INSTRUCTIONS FOR THE TASK: Take nothing but the lines from the one with "RTT protocols. |" through the one with "Temperature sensors" in the entries below, both ends kept, and return them exactly with pictures left out.

[Records from a dataset]
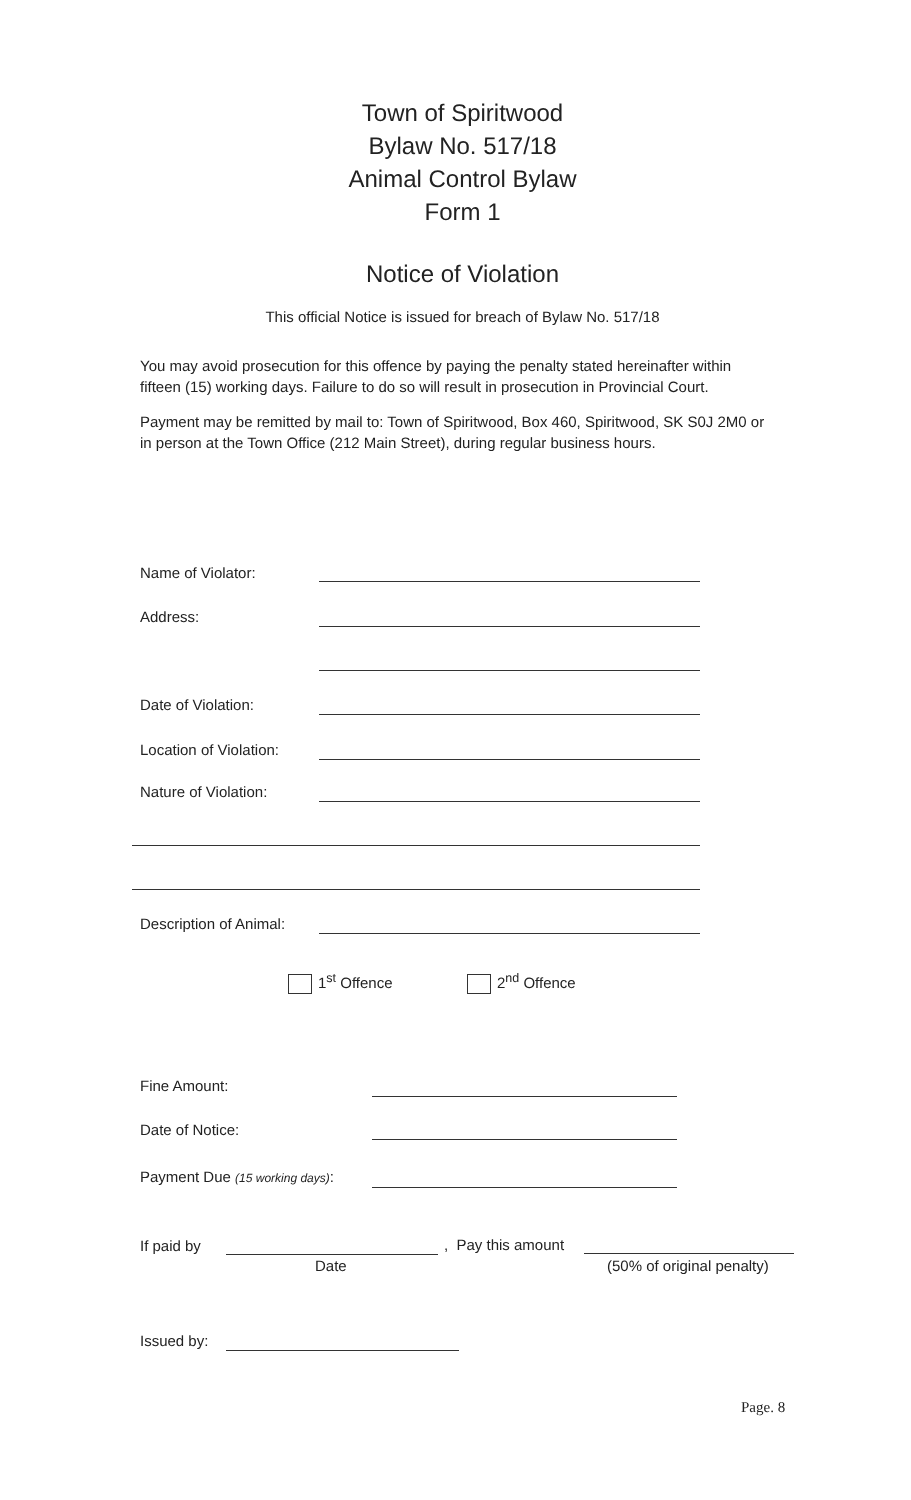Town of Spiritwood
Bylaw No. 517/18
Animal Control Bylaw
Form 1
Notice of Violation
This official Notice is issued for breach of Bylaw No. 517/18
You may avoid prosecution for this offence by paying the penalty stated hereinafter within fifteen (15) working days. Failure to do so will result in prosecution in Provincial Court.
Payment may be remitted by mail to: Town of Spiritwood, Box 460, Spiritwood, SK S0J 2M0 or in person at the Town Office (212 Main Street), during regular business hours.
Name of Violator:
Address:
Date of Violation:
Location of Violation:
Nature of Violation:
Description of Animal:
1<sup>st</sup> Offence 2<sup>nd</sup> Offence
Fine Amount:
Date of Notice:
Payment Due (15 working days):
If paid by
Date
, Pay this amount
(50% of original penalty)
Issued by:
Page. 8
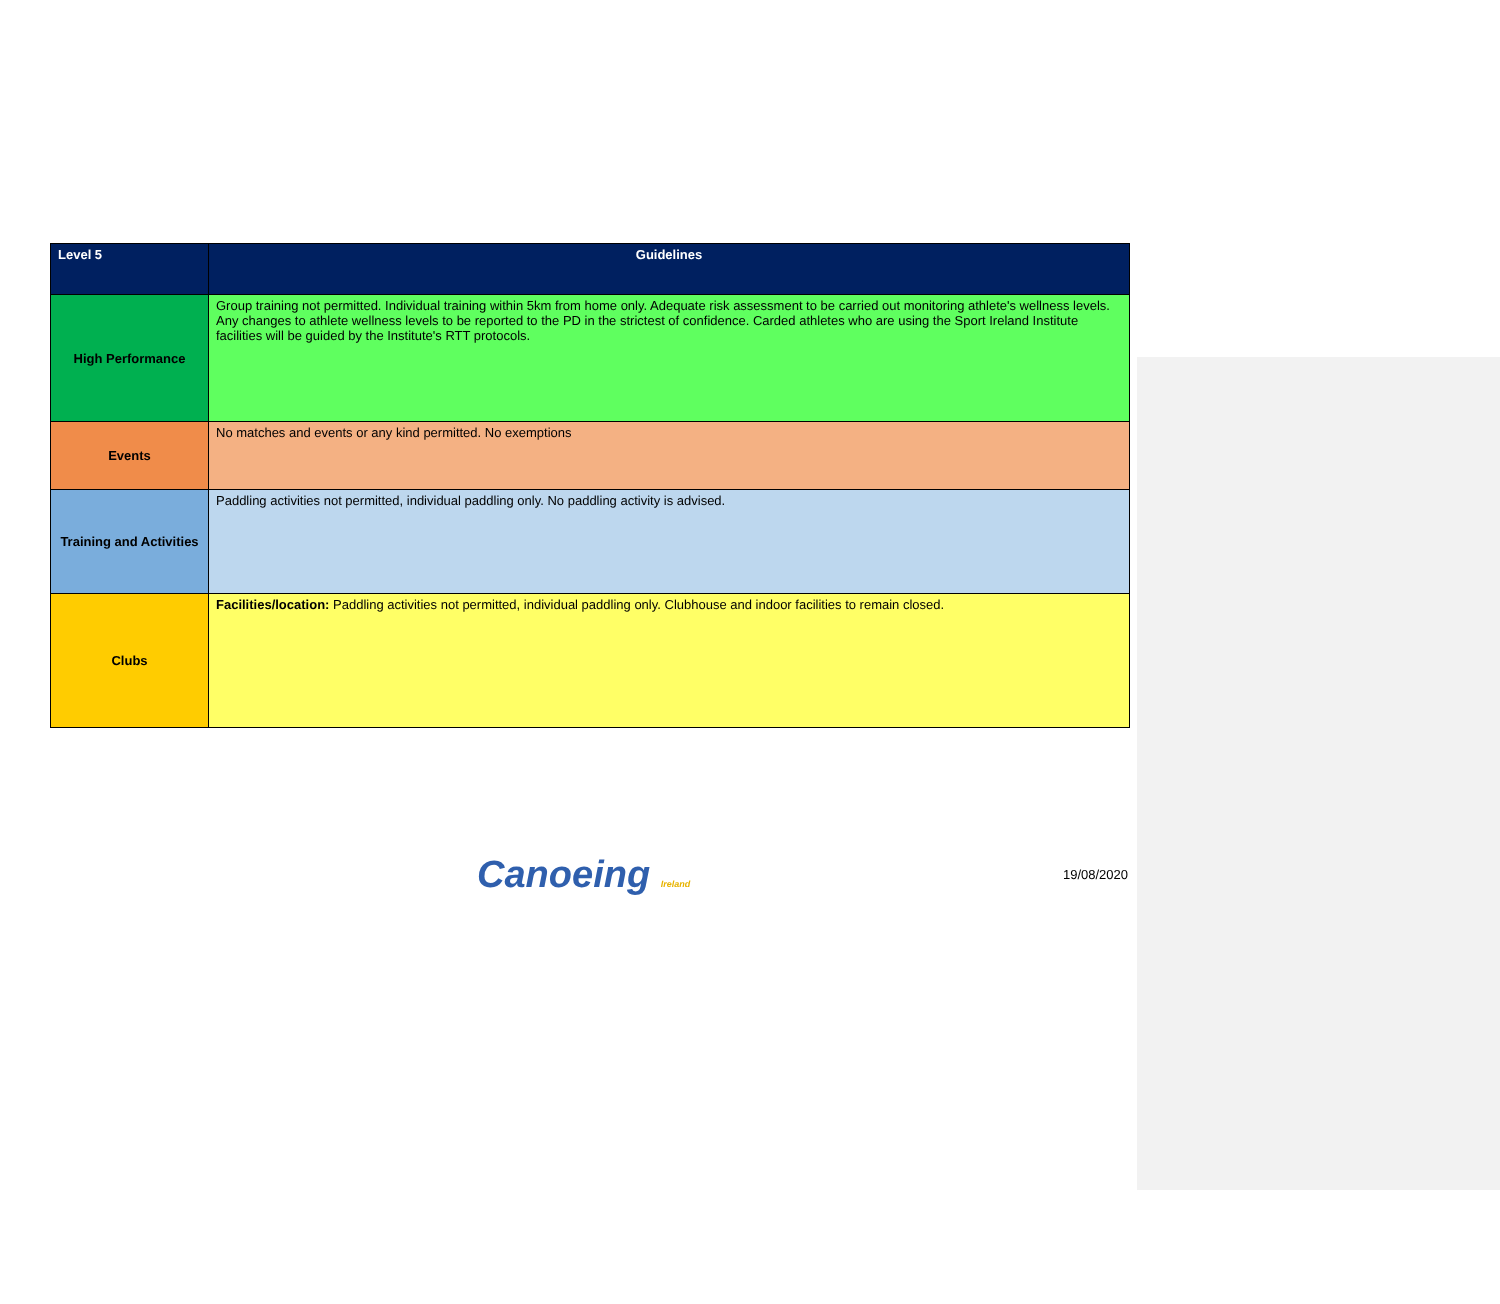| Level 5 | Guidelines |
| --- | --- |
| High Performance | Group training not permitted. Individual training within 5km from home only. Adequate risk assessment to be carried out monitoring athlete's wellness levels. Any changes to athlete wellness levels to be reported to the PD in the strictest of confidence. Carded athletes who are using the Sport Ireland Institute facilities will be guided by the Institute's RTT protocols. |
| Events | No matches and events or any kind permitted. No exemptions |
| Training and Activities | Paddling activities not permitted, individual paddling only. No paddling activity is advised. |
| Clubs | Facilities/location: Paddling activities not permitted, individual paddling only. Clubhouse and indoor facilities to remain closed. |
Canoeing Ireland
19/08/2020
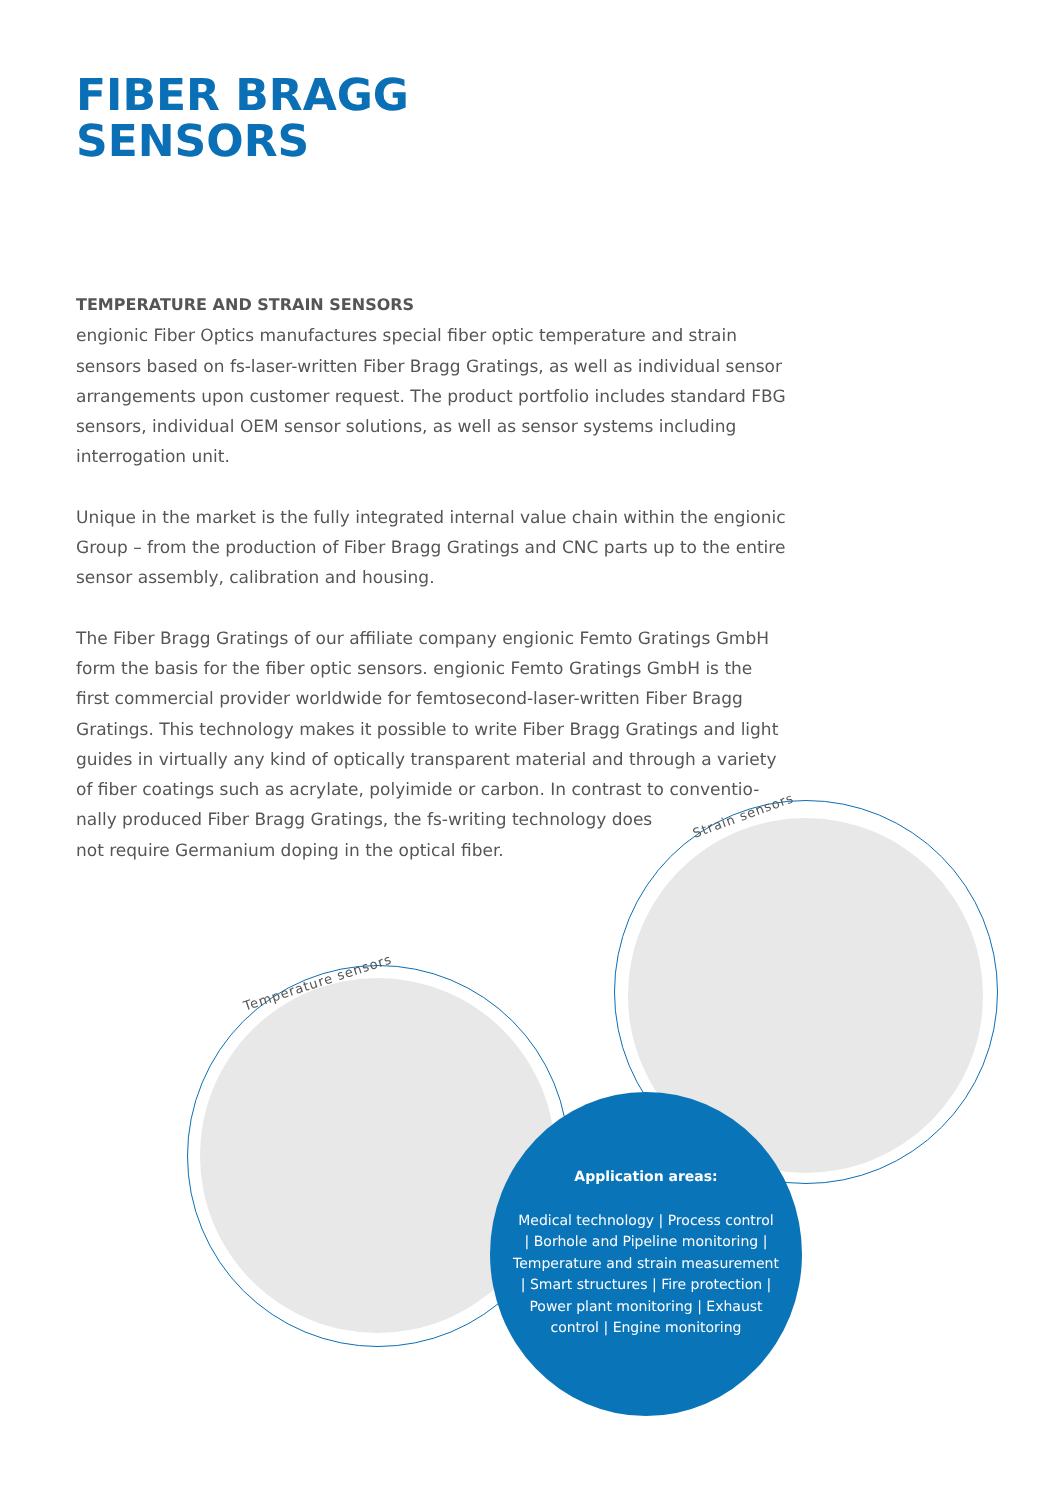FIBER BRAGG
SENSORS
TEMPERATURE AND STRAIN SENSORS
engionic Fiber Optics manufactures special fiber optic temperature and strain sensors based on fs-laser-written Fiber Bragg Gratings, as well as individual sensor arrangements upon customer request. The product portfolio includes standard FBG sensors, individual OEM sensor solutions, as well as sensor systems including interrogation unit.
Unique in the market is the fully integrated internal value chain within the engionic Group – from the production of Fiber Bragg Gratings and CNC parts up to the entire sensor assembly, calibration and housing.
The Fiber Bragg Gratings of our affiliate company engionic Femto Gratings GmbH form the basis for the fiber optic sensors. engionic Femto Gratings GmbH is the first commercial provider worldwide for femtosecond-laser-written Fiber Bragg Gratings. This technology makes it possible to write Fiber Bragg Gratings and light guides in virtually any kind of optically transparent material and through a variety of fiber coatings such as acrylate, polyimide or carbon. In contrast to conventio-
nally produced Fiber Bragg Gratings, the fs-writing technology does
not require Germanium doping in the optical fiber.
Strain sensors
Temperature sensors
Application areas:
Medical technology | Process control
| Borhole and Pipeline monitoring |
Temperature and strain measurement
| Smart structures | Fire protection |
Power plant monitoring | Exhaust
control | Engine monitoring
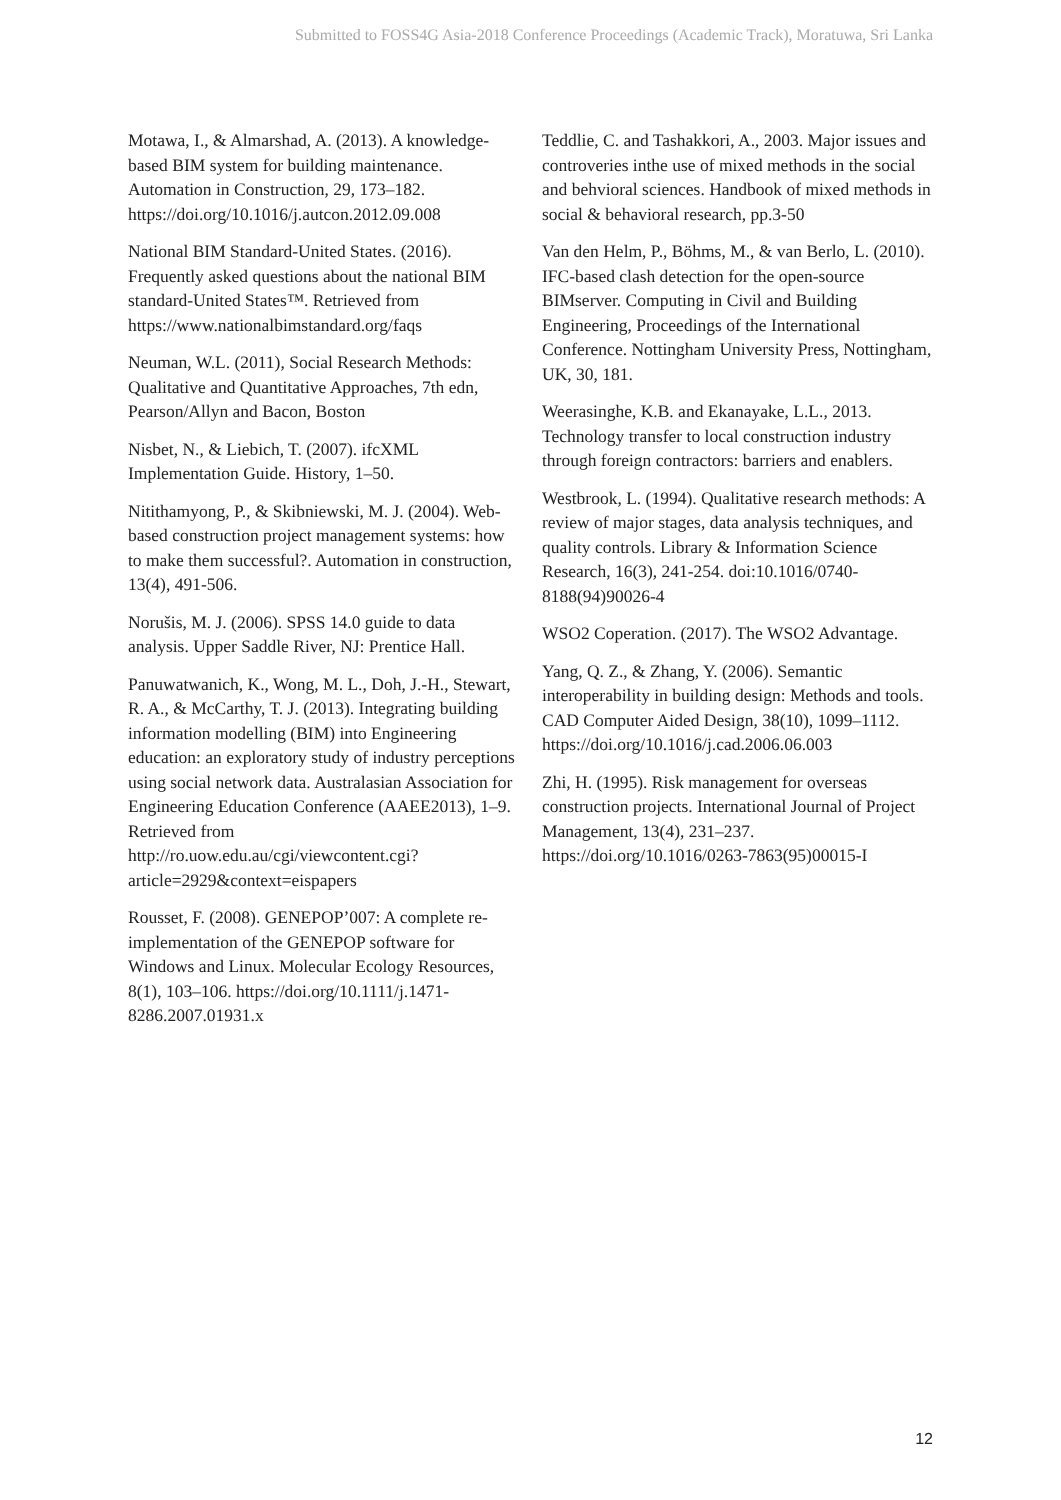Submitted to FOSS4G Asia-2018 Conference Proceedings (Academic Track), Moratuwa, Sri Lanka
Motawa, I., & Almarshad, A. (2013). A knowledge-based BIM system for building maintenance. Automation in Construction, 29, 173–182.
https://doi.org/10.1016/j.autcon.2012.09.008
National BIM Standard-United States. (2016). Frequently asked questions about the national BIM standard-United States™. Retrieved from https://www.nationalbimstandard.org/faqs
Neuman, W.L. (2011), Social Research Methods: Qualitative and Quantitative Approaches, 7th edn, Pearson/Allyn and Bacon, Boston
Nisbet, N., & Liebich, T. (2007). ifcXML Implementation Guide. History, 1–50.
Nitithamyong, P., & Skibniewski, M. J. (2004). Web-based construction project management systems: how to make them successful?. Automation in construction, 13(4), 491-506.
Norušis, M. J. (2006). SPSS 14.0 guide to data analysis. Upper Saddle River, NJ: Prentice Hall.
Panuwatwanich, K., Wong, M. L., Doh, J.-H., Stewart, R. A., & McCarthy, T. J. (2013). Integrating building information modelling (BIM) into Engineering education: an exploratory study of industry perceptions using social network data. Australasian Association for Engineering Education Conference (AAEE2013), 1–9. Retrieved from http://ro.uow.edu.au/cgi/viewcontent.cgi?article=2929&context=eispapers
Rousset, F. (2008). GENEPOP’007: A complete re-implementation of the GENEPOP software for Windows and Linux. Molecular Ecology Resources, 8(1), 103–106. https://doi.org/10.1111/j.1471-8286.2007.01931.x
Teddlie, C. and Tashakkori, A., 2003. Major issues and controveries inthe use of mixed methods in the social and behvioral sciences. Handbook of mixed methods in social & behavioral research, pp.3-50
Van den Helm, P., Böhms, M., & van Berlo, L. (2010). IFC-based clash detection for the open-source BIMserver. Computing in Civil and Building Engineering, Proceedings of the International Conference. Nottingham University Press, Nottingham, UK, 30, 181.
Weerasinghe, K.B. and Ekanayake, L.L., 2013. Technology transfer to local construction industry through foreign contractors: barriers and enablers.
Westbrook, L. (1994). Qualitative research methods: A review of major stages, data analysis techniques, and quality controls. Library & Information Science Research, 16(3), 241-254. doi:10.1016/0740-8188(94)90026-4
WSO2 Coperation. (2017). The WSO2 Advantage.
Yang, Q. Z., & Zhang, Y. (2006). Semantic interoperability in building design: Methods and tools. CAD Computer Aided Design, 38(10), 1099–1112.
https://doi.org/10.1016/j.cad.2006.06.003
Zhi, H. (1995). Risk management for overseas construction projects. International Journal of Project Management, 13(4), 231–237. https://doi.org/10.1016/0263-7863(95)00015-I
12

RESPONSE FOR THIS EXERCISE:
| High Performance | Group training not permitted. Individual training within 5km from home only. Adequate risk assessment to be carried out monitoring athlete's wellness levels. Any changes to athlete wellness levels to be reported to the PD in the strictest of confidence. Carded athletes who are using the Sport Ireland Institute facilities will be guided by the Institute's RTT protocols. |
| Events | No matches and events or any kind permitted. No exemptions |
| Training and Activities | Paddling activities not permitted, individual paddling only. No paddling activity is advised. |
| Clubs | Facilities/location: Paddling activities not permitted, individual paddling only. Clubhouse and indoor facilities to remain closed. |
Canoeing Ireland
19/08/2020
FIBER BRAGG
SENSORS
TEMPERATURE AND STRAIN SENSORS
engionic Fiber Optics manufactures special fiber optic temperature and strain sensors based on fs-laser-written Fiber Bragg Gratings, as well as individual sensor arrangements upon customer request. The product portfolio includes standard FBG sensors, individual OEM sensor solutions, as well as sensor systems including interrogation unit.
Unique in the market is the fully integrated internal value chain within the engionic Group – from the production of Fiber Bragg Gratings and CNC parts up to the entire sensor assembly, calibration and housing.
The Fiber Bragg Gratings of our affiliate company engionic Femto Gratings GmbH form the basis for the fiber optic sensors. engionic Femto Gratings GmbH is the first commercial provider worldwide for femtosecond-laser-written Fiber Bragg Gratings. This technology makes it possible to write Fiber Bragg Gratings and light guides in virtually any kind of optically transparent material and through a variety of fiber coatings such as acrylate, polyimide or carbon. In contrast to conventio-
nally produced Fiber Bragg Gratings, the fs-writing technology does
not require Germanium doping in the optical fiber.
Strain sensors
Temperature sensors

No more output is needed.